- _The records_
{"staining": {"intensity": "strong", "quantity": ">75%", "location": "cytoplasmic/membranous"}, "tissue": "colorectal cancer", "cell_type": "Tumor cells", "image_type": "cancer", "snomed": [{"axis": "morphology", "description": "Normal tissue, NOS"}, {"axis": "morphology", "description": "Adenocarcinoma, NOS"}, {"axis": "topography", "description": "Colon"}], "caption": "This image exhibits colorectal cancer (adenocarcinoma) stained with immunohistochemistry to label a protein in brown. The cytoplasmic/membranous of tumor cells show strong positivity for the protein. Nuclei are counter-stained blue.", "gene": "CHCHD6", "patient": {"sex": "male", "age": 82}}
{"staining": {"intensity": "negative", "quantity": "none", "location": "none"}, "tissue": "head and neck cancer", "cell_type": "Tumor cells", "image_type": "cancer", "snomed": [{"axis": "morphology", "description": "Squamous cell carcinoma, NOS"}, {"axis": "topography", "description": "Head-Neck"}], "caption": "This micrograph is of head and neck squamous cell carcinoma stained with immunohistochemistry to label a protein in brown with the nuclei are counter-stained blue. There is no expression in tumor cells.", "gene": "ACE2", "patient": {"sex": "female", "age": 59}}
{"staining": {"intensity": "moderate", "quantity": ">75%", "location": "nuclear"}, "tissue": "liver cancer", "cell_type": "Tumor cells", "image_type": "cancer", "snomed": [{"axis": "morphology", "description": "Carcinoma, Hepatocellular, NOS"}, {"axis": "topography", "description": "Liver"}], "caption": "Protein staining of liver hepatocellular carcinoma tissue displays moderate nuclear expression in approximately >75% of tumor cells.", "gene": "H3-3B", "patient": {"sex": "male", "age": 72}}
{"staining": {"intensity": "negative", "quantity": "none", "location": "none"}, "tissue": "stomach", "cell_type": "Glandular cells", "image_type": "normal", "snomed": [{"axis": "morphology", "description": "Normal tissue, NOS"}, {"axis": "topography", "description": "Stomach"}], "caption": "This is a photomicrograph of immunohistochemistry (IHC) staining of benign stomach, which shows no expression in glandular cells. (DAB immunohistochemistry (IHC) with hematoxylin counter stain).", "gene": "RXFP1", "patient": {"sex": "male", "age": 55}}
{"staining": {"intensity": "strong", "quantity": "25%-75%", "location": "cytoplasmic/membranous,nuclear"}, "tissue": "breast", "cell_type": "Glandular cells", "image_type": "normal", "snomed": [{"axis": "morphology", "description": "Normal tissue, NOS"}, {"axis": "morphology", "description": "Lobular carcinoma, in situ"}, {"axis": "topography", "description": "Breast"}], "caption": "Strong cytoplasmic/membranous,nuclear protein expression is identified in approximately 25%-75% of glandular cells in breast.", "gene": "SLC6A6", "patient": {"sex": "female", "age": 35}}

- _Assigned task_
From the line holding "staining of liver" to the final line of the data, output each line exactly and nothing more.

- _Response for this exercise_
{"staining": {"intensity": "moderate", "quantity": ">75%", "location": "nuclear"}, "tissue": "liver cancer", "cell_type": "Tumor cells", "image_type": "cancer", "snomed": [{"axis": "morphology", "description": "Carcinoma, Hepatocellular, NOS"}, {"axis": "topography", "description": "Liver"}], "caption": "Protein staining of liver hepatocellular carcinoma tissue displays moderate nuclear expression in approximately >75% of tumor cells.", "gene": "H3-3B", "patient": {"sex": "male", "age": 72}}
{"staining": {"intensity": "negative", "quantity": "none", "location": "none"}, "tissue": "stomach", "cell_type": "Glandular cells", "image_type": "normal", "snomed": [{"axis": "morphology", "description": "Normal tissue, NOS"}, {"axis": "topography", "description": "Stomach"}], "caption": "This is a photomicrograph of immunohistochemistry (IHC) staining of benign stomach, which shows no expression in glandular cells. (DAB immunohistochemistry (IHC) with hematoxylin counter stain).", "gene": "RXFP1", "patient": {"sex": "male", "age": 55}}
{"staining": {"intensity": "strong", "quantity": "25%-75%", "location": "cytoplasmic/membranous,nuclear"}, "tissue": "breast", "cell_type": "Glandular cells", "image_type": "normal", "snomed": [{"axis": "morphology", "description": "Normal tissue, NOS"}, {"axis": "morphology", "description": "Lobular carcinoma, in situ"}, {"axis": "topography", "description": "Breast"}], "caption": "Strong cytoplasmic/membranous,nuclear protein expression is identified in approximately 25%-75% of glandular cells in breast.", "gene": "SLC6A6", "patient": {"sex": "female", "age": 35}}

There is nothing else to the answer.